• **TASK DESCRIPTION**: Reply with nothing but the number of lines in the data below where the word "your" occurs.

DATA LISTING section start

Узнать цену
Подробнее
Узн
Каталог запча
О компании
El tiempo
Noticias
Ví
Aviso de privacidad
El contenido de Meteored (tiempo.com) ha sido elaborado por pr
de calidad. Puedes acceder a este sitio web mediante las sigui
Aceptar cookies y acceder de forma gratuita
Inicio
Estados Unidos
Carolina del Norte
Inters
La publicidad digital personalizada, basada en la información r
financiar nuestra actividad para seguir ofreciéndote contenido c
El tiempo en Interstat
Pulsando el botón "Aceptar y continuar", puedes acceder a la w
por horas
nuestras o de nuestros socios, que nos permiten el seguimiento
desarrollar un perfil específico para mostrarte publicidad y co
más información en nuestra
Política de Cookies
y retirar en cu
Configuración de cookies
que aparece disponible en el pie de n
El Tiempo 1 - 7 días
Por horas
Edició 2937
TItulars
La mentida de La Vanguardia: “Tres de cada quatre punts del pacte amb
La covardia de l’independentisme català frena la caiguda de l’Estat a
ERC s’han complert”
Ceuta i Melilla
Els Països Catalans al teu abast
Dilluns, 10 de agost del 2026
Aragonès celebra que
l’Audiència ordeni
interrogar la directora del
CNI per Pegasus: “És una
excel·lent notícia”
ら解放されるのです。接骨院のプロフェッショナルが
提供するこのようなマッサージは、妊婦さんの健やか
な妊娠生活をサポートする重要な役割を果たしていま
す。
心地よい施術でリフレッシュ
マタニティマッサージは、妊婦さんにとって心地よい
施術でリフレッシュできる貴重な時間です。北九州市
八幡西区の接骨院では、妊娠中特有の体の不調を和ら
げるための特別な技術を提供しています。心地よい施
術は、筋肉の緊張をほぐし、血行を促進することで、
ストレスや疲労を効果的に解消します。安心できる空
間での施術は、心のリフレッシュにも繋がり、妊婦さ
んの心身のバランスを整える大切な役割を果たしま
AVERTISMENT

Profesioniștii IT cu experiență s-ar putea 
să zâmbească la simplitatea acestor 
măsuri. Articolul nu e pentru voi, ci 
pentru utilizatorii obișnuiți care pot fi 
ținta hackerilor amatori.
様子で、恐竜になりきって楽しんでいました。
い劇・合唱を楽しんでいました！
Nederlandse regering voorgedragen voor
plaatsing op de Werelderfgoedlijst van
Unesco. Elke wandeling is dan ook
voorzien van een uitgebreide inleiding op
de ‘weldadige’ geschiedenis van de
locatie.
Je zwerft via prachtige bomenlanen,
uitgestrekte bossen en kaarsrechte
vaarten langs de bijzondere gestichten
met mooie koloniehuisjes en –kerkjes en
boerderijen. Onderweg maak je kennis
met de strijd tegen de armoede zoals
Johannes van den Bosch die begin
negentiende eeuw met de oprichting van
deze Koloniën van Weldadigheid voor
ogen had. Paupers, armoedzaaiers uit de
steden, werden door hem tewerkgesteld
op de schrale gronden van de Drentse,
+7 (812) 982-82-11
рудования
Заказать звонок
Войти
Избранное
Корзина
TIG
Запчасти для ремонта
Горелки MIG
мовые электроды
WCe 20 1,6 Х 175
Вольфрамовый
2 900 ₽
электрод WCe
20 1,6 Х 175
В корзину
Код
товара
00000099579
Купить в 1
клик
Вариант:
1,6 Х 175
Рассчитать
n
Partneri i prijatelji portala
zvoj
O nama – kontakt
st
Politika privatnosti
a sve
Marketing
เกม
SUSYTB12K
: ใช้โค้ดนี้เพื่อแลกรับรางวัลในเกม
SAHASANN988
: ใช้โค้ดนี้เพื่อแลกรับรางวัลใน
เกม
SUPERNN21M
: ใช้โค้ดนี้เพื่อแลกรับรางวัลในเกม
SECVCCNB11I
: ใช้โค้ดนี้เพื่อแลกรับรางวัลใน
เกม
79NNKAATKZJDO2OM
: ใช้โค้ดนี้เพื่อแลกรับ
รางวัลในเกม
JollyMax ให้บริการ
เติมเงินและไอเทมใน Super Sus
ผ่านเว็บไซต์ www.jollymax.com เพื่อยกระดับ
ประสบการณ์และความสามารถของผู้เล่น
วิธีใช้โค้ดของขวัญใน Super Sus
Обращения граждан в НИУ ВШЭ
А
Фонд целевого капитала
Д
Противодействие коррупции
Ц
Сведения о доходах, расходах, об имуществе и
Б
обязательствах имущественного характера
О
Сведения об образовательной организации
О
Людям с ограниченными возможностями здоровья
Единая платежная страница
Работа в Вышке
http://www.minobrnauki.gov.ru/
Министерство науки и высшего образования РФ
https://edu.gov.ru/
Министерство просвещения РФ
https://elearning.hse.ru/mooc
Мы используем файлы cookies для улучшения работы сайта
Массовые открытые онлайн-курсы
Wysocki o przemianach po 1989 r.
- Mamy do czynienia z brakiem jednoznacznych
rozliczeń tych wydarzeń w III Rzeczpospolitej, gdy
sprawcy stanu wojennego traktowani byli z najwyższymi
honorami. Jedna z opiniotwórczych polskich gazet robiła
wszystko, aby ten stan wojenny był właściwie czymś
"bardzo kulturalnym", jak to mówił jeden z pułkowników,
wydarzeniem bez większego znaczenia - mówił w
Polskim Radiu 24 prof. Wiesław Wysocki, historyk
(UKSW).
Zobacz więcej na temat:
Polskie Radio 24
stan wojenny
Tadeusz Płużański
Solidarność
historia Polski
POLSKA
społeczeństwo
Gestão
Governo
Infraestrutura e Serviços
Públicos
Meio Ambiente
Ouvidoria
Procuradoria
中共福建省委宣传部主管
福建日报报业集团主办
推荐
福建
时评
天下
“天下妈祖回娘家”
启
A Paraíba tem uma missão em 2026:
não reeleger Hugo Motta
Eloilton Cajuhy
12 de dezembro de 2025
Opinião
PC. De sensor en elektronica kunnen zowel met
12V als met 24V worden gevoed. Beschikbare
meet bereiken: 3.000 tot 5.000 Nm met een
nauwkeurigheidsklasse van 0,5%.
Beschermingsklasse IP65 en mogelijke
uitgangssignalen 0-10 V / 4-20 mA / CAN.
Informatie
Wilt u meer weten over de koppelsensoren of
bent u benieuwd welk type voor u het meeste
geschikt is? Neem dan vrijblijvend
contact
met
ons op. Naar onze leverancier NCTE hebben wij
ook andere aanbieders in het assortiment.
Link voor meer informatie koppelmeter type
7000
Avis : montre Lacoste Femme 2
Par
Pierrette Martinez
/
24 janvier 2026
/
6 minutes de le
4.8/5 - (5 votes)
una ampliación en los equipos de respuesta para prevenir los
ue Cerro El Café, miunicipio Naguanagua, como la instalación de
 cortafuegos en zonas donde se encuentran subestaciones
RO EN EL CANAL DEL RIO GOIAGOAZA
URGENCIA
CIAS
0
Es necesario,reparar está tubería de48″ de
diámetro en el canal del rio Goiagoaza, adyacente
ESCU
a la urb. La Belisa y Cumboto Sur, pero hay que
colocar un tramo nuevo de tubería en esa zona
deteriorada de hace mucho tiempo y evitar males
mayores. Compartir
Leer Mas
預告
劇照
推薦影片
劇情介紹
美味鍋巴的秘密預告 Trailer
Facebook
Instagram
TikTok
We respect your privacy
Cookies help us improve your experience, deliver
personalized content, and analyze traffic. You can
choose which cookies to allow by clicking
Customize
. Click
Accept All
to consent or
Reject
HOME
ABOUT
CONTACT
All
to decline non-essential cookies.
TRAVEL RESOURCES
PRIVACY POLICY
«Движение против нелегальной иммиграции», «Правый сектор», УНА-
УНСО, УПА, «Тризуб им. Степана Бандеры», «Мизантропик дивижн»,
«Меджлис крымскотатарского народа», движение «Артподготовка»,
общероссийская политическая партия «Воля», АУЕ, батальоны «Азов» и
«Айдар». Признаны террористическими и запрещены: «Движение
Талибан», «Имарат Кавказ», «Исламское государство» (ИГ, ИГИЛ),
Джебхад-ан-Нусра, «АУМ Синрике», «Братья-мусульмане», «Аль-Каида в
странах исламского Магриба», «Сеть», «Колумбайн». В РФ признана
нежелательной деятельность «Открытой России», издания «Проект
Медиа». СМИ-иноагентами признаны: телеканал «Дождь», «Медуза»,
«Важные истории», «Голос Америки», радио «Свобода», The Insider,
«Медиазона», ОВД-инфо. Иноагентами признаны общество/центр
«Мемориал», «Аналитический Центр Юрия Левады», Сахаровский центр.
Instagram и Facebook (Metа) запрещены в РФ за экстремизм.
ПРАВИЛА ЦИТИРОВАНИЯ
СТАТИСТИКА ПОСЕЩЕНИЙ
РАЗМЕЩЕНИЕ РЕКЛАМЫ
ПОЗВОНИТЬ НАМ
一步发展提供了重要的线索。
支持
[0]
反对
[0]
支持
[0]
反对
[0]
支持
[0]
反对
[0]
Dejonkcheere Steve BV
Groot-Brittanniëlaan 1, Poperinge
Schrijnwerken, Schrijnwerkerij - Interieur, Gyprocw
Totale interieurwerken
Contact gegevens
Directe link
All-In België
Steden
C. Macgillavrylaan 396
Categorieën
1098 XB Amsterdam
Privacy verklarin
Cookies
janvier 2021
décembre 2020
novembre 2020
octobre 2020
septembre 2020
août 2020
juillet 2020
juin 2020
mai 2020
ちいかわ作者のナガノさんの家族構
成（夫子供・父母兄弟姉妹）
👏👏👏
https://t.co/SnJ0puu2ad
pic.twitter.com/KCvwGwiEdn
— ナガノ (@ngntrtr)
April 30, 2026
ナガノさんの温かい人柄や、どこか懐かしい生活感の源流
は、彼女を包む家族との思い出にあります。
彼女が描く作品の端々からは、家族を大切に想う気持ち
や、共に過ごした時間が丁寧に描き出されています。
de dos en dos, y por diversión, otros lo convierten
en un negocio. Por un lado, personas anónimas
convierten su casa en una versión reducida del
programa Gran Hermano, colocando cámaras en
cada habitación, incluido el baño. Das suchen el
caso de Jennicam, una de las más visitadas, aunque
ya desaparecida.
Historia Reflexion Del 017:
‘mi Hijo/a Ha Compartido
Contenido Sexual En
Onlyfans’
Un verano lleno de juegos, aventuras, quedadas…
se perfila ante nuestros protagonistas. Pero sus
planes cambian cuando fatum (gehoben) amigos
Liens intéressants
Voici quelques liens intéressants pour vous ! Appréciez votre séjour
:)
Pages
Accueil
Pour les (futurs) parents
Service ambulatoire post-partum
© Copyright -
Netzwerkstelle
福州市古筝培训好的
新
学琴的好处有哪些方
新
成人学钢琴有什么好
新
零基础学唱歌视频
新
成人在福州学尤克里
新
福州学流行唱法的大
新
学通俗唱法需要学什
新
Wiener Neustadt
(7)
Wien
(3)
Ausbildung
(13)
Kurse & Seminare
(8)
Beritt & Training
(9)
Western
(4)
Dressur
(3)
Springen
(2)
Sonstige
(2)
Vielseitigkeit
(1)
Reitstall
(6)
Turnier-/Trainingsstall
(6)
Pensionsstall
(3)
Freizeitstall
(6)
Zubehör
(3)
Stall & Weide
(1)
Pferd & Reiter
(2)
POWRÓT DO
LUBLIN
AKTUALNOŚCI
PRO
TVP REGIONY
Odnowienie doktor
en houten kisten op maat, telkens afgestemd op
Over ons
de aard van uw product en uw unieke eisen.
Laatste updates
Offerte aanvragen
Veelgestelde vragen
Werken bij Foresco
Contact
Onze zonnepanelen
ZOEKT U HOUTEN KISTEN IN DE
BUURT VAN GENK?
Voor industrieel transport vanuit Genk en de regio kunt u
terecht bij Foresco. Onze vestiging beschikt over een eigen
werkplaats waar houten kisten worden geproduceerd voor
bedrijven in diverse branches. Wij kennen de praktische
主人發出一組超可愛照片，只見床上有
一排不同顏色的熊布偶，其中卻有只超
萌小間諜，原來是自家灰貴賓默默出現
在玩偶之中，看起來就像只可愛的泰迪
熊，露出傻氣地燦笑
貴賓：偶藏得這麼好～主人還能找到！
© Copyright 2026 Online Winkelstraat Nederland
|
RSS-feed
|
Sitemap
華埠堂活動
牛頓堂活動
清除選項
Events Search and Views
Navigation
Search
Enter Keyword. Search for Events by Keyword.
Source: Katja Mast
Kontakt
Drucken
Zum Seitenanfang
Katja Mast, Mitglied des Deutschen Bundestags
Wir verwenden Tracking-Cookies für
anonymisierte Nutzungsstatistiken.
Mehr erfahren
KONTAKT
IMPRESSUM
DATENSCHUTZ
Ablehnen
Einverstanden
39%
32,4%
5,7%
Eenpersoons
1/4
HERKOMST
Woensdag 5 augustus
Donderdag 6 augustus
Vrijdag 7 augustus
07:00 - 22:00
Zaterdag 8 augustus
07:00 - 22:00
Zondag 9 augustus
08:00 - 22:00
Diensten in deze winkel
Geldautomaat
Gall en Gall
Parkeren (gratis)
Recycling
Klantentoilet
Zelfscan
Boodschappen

DATA LISTING section end

• **SOLUTION TO THE EXERCISE**: 2